Wenige Stunden, nachdem sie das Foto aufgenommen hatten, wurde er verhaftet. „Ahmet winkt sich auf diesem Bild selbst zu“, sagte Belli.
Die andere Seite, die Erzählung der türkischen Regierung, fand sich auf der Buchmesse ebenso. Das türkische Ministerium für Kultur und Tourismus beanspruchte eine Fläche von knapp 300 Quadratmetern – so viel Platz, wie kaum ein anderes Land auf der Buchmesse.

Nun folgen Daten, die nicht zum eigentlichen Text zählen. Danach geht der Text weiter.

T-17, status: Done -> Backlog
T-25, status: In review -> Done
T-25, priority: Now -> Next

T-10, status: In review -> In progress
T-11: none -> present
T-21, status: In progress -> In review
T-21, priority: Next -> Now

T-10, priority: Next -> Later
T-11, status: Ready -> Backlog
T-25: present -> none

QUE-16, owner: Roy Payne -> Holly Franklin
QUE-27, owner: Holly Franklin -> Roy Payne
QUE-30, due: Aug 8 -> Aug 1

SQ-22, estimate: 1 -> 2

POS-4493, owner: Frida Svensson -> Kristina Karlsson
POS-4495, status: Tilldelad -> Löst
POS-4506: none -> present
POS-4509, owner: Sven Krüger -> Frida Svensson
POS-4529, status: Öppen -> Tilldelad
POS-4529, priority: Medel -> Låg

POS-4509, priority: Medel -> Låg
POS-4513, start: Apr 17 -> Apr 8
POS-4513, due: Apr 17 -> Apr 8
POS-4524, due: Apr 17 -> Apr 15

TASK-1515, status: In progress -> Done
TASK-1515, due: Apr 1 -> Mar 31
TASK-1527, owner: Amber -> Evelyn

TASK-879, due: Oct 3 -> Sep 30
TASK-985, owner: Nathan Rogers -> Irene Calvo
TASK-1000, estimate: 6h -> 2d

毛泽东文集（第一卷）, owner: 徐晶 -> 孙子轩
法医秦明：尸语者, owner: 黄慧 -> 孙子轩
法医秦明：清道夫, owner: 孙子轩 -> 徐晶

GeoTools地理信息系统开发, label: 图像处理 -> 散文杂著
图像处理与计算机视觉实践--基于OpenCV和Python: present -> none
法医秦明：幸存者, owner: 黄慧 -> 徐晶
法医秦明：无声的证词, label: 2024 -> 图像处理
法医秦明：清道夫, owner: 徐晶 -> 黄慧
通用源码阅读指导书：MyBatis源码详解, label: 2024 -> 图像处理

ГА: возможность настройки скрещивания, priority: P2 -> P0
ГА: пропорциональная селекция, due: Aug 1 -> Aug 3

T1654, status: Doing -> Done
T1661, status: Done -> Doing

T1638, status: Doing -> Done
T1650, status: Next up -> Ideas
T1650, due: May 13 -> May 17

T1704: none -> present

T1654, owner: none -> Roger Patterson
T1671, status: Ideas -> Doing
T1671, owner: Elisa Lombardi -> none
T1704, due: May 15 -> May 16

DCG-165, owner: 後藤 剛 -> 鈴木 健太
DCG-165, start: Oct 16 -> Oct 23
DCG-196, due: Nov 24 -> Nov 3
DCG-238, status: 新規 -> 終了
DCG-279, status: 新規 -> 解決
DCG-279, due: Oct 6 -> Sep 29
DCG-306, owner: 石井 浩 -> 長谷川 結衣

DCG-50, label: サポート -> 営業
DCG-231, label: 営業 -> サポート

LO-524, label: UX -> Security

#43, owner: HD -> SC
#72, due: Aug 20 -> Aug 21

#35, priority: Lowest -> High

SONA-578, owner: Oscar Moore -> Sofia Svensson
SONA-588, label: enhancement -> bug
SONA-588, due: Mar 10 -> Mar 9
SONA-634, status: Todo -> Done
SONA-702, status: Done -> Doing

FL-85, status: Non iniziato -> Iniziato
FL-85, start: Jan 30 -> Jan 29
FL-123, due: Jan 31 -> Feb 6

Das wirkte trotzig, als ob der türkische Staat den zahlreichen kritischen Stimmen vor Ort mit gekauften Quadratmetern entgegenhalten wollte.
Absurder Wettbewerb
Ein Buch, das die türkischen Aussteller gratis ausgaben, zeigte, mit welchen Mitteln der türkische Staat um die Deutungshoheit ringt. Auf dem Cover ist Rauch und Feuer, eine Türkeifahne und ein kleiner Junge auf den Schultern eines Mannes zu sehen, der die rechte Faust in die Höhe reckt. Die Texte in dem Buch sind eine Zusammenstellung verschiedener Autoren, die den Tag des gescheiterten Militärputsches am 15. Juli 2016 nationalpathetisch und regierungskonform erzählen.
Das kurioseste an dem Buch ist, dass die Texte durch die Jury eines Wettbewerbs ausgesucht wurde. Absurd, mag man denken. Wer die Entwicklungen in der Türkei mitverfolgt und die traurige und immer verwirrendere Lage im Land kennt, wird kaum überrascht sein. Es zeigt aber auch, dass das autoritäre Regime seine Erzählungen in akuter Gefahr sieht und Gegenerzählungen installieren muss. Insofern ist es ein großes Verdienst der Buchmesse, den Stimmen, die eine andere Geschichte über den Putsch und seine Folgen zu erzählen haben, eine Bühne geboten zu haben.